--- START ---

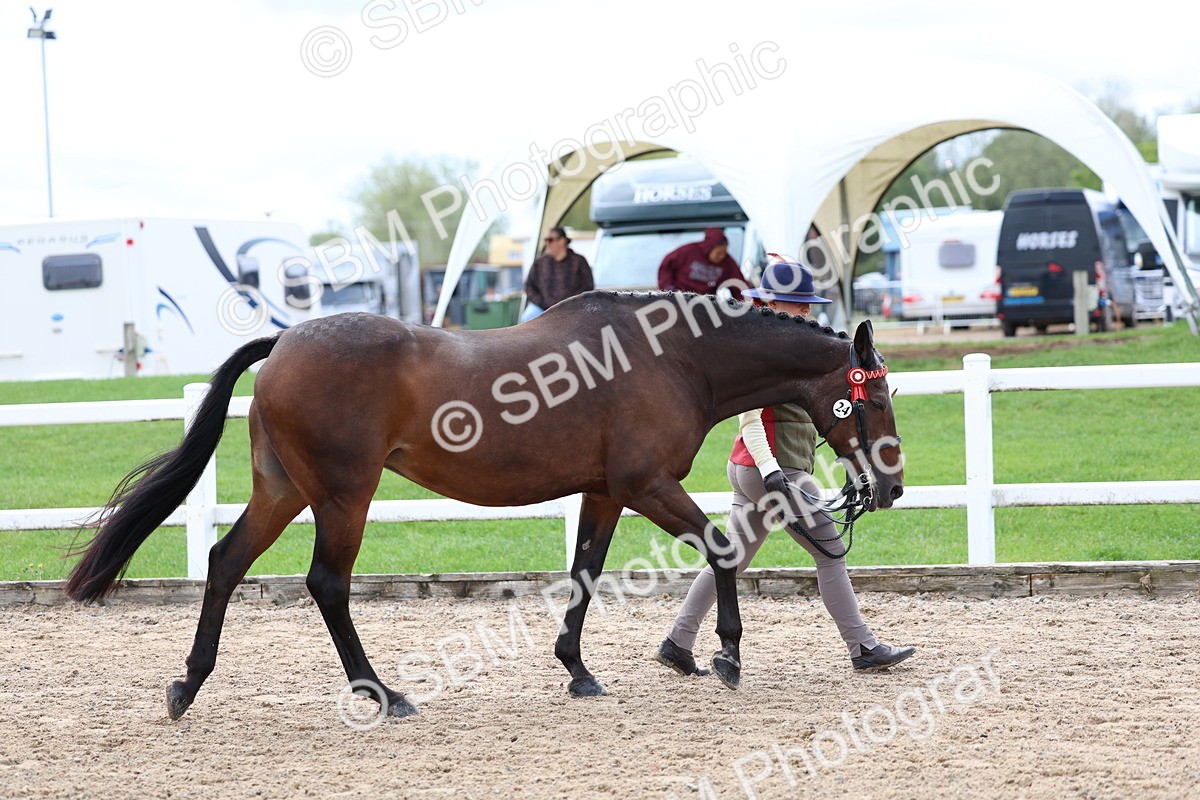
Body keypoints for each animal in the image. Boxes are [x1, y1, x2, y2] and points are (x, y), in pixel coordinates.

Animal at [64, 290, 904, 721]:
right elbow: (721, 548)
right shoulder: (644, 486)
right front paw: (724, 653)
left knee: (224, 562)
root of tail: (286, 343)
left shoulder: (604, 493)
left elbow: (585, 576)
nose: (891, 488)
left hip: (284, 490)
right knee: (327, 585)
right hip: (342, 496)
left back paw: (188, 684)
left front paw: (578, 670)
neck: (672, 357)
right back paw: (383, 694)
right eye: (873, 397)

--- END ---

_Task goal_
All lines of the records above that contain the word "right" are to be copied out.

_Task solution_
right elbow: (721, 548)
right shoulder: (644, 486)
right front paw: (724, 653)
right knee: (327, 585)
right hip: (342, 496)
right back paw: (383, 694)
right eye: (873, 397)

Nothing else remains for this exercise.